Why a blog?

I was diagnosed with cancer in 2007 and soon began journaling my walk in our local paper and continuing my dream to be a writer. You meet me in between taxing kids to and fro, baking cupcakes, feeding chickens, running up and down my dirt road, fishing, sweeping the floors, stuffing the clean laundry in bathroom cabinets, researching how to get a book published, studying my next Bible Study lesson, or perhaps sitting on my back porch in the country watching my husband's deer and my purple martins. To say I am blessed is only the beginning!















Friday, January 10, 2020

FCA


Friday mornings are one of my favorite times of the week.  I hang out with a bunch of junior high kids at Fellowship of Christian Athletes, otherwise known as F.C.A.  We gather in the gym at 7:30 for a few minutes.
 Kids volunteer most of the time and share what the LORD has laid on their heart.  They typically pair up and lead as a team.

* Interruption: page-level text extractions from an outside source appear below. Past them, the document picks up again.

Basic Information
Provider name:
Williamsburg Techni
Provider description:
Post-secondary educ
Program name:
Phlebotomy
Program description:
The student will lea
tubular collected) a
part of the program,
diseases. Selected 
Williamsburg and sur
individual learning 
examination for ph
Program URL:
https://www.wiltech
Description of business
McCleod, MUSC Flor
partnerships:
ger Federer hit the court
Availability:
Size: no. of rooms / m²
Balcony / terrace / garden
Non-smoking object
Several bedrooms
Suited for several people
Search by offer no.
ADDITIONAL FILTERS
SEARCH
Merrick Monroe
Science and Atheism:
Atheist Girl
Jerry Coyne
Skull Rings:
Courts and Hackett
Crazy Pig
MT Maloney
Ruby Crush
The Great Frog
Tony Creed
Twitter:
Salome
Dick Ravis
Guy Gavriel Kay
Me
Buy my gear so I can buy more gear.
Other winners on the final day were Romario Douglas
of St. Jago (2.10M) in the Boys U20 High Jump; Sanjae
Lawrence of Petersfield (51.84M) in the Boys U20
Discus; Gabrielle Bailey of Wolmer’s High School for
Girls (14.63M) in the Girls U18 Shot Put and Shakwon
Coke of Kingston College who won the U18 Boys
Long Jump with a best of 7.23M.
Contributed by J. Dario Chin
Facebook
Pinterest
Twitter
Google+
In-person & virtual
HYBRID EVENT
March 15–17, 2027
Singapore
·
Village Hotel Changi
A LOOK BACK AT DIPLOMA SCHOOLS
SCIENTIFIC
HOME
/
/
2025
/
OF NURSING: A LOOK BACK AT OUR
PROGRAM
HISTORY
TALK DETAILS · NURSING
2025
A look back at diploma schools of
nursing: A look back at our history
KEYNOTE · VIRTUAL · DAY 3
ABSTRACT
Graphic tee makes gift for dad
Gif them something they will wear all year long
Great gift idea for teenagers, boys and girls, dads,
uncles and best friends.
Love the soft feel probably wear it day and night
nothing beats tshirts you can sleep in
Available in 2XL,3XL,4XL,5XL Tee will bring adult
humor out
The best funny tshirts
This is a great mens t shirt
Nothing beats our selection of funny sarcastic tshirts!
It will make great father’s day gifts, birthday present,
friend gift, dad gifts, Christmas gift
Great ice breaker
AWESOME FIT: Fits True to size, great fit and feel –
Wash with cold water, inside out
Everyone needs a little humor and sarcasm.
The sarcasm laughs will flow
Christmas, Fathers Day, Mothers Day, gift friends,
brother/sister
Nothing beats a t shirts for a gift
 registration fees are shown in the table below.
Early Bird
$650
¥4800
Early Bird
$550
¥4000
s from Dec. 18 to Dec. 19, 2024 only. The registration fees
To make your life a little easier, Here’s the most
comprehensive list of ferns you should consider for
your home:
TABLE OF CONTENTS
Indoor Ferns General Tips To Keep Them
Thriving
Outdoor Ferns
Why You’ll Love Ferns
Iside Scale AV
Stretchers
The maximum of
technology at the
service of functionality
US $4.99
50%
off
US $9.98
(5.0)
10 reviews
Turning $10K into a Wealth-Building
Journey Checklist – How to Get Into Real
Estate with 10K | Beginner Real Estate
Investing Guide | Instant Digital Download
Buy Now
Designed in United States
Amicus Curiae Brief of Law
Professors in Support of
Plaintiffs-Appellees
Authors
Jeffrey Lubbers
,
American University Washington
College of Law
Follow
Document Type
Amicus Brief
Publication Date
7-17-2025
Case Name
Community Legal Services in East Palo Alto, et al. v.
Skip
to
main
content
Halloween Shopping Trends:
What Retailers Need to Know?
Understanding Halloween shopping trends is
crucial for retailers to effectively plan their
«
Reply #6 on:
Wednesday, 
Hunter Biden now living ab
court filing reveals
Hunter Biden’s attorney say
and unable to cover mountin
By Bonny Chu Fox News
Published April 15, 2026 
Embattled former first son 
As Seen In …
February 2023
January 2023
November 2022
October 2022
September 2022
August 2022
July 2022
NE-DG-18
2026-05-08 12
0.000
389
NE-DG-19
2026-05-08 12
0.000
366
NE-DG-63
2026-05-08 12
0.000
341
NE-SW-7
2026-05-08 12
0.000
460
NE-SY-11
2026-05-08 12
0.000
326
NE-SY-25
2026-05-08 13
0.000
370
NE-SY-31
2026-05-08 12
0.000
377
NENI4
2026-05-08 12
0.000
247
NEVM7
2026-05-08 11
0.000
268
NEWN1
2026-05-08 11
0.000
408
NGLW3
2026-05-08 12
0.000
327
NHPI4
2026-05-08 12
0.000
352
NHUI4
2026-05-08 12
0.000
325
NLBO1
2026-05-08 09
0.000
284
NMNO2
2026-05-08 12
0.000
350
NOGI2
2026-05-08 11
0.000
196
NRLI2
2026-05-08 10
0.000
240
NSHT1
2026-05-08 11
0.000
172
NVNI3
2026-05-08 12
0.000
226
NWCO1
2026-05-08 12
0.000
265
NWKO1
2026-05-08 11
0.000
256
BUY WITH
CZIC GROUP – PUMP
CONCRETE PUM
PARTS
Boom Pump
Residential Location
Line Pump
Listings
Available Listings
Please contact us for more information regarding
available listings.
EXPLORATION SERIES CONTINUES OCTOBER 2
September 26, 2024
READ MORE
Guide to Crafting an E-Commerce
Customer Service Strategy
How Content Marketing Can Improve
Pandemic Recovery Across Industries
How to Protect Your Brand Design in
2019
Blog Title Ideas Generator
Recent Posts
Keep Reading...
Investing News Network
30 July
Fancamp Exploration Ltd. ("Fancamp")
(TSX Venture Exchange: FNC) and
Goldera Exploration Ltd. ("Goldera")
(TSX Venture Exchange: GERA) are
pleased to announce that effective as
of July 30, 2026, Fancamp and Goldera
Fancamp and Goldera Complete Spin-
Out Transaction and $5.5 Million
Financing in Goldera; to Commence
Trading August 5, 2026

It is quite amazing to sit there on the gym floor and listen as they minister to their peers.  Their courage impresses me to say the least.  I do sit on the floor with the students, Indian style, as we used to call it when I was in grade school.  The proper term now is “criss-cross apple sauce.”  It takes me a few minutes to get up off of the gym floor, but I usually can count on a kid or two to grab my hand and pull me up. 
Something happens in school buildings a few weeks after Spring Break…and that “something” is bad!  Nearly everyone gets lazy and starts acting like the year is over, when it is not over at all!  We as educators and students still have a lot to accomplish. 
Our F.C.A. attendance has even been down. On a particular week in late March, I went into the girl’s locker room and started pulling girls out.  The “regulars” were not even being regular!  I let them know real quickly that I was not afraid to hunt them down. 
I happened to be teaching this particular day and the Lord totally took me in a direction I had not planned.  I gave the kids and adults in the room a good, old fashioned pep talk about how we still had to come together and meet!  I pleaded with them to keep on coming, keep on working, and that every single one of them mattered to Jesus and to our group.  Teenagers often feel invisible.  I wanted them to know that without a doubt each and every one of them was significant. 
I thought of the parable in Luke 15:4 when Jesus poses the question “Suppose one of you has a hundred sheep and loses one of them.  Doesn’t he leave the ninety-nine in the open country and go after the lost sheep until he finds it?” 
I sent one kiddo over to the corner isolated from the group.  I left the group and walked towards her, showing them how Jesus will search us out individually like the parable teaches.  I brought the young lady back with me, illustrating how Jesus will even bring us back when we go astray. 
I took it to another level and sent Michelle, my volunteer, out through the middle of the crowd, across the gym from where I was.  Again, I walked towards her.  This time, totally led by the Lord, I explained to the kids that one sheep had drifted again; however, Jesus was going to get her.  When I got to Michelle, I asked her to fall down.  She did, but I picked her up.  At this point, she had drifted, fallen down, and needed help to get back to the group.  I assumed the role of Jesus and did just what He does so often.  I picked her up and carried her back to the crowd on my back.  That sure does resonate with me.
Today, being Easter, and I woke up thinking how grateful I was that Jesus died for an unworthy person like me.  Without Him, I would be such a mess!  He came to seek and save what was lost. That includes me.  That includes you.